Başkan Yıldırım Oran yaptığı açıklamada, Türkiye’nin su fakiri bir ülke olmadığını ama ülkede su kaynaklarını nasıl verimli kullanılacağının bilinmediğini söyledi. Türkiye’nin en önemli eksiğinin ‘hedefsizlik’ olduğunu savunan Başkan Oran, Karadeniz ve Ege bölgesindeki akarsuların Türkiye’nin içbölgelerine yönlendirilebileceğini ve su ihtiyacının karşılanabileceğini vurguladı.
“Öncelikle hedef belirlenmeli, ardından projeler yapılarak uygulamaya geçilmelidir” diyen Yıldırım Oran, “Türkiye su fakiri bir ülke değildir. Sorun su kaynaklarını akılcı kullanacak bir sistemin oluşturulamamasıdır.
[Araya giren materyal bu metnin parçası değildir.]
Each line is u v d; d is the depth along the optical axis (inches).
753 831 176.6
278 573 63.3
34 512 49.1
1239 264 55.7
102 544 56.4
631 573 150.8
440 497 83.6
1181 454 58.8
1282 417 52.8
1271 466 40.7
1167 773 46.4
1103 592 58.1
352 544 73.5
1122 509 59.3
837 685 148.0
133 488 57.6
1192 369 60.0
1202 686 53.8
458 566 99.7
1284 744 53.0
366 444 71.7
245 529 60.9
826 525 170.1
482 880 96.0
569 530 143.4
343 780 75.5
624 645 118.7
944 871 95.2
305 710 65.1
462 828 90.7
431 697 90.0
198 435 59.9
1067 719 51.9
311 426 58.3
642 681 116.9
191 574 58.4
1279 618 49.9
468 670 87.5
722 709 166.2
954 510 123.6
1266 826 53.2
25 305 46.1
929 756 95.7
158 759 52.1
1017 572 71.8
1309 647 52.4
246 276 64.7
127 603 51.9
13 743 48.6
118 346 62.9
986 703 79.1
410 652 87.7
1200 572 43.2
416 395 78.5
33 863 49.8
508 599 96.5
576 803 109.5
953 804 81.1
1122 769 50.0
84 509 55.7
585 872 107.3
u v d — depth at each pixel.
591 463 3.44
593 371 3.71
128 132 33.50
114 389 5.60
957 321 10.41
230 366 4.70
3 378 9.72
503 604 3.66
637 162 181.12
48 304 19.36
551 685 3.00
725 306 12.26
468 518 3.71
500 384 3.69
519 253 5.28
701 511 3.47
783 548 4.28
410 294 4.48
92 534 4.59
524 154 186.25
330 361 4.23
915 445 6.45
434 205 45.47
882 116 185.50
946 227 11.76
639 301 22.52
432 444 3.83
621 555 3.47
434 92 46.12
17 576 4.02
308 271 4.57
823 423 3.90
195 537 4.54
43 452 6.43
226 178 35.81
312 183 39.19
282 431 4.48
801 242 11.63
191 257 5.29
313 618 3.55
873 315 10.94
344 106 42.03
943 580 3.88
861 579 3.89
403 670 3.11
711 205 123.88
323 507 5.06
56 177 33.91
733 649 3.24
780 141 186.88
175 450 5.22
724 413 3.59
Irmaklarımız denizlere akarken, yeraltı sularını kullanan yanlış bir zihniyet içerisindeyiz. Bu nedenle, dünyadaki küresel iklim değişikliği ile birlikte topraklarımız giderek çoraklaşmaktadır” görüşünü dile getirdi.
“Saniyede 500 ton su kaybediyoruz”
Yıldırım Oran, su kaynaklarının akılcı kullanılması için neler yapılması gerektiği konusunda da açıklamalarda bulundu. Suları Karadeniz’e dökülen Sakarya, Kızılırmak ve Yeşilırmak nehirlerinden saniyede 500 ton su kaybedildiğine dikkat çeken Oran, “Suları mecazi anlamda değil, gerçek anlamda geri akıtıp Anadolu topraklarının ihtiyacını karşılayabiliriz.” dedi.
“Suları tersine akıtabiliriz”
Suların tersine nasıl akıtılabileceğini de örneklerle ve somut önerilerle açıklayan Yıldırım Oran, düşük kotlu bölgelerdeki barajların suyunun, kademeli pompalama ve havuz silsilesi ile önce daha yüksek rakımlı bölgelerde oluşturulacak baraj ve göletlere, oradan da Türkiye’nin iç kısımlarına su aktarılabileceğini söyledi. Başkan Oran açıklamasında şu görüşlere yer verdi: “Yeşilırmak üzerinde kurulu Almus Barajı’nın bulunduğu Tokat’ın Almus ilçesinin rakımı 832 metre. Akşehir Gölü’nün rakımı 954 metre. Panama Kanalı örneğinde olduğu gibi havuz silsilesi sistemi veya kademeli pompa sistemi ile Almus Barajı’nın suyunu yakındaki başka bir yükseltiye yapılacak baraj veya havuza basıp geriye akıtabiliriz. Sakarya nehrinin suyunu da aynı mantıkla İç Anadolu’da ki ovalara sevk edebiliriz. Böylece ilk aşamada kuruyan ve kurumakta olan göllerimizi kurtarabilir, ardından, ovalarda inşa edilecek yüksek ölçekli ve birbirleri ile bağlantılı havuzları su ile doldurarak bütün coğrafyamızı verimli araziler haline dönüştürebiliriz. Benzeri çalışmalar Ege Bölgesi’ndeki Büyük Menderes, Küçük Menderes ve Gediz Irmaklarında yapılabilir. Özellikle gittikçe zayıflayan Büyük Menderes çayı tekrar canlandırılabilir.”
“Önce hedef belirlenmeli”
Başkan Yıldırım Oran, denizlerin hakkının değerlendirilmesi koşuluyla tek bir damla suyun ziyan edilmemesini hedef belirleyerek, Türkiye’deki toprakların bir insan vücudundaki kan damarları gibi su damarları ile örülmesinin sağlanabileceğine inandığını ifade etti. Belirlenen hedefe ulaşılması için planlama yapılması gerektiğini ifade eden Yıldırım Oran, başta patomoloji uzmanları, coğrafyacılar, topograflar, hidrografikerler, jeologlar, inşaat, makine, elektrik ve elektronik mühendisleri olmak üzere konunun tüm paydaşlarının yer aldığı çalışmaya ihtiyaç olduğunun altını çizdi. Başkan Oran, sözlerini, “Çocuklarımıza ve gelecek nesillere kurumuş göller, ovalarda oluşan obruklar, çoraklaşmış topraklar bırakmaya hakkımız yok.” diye bitirdi.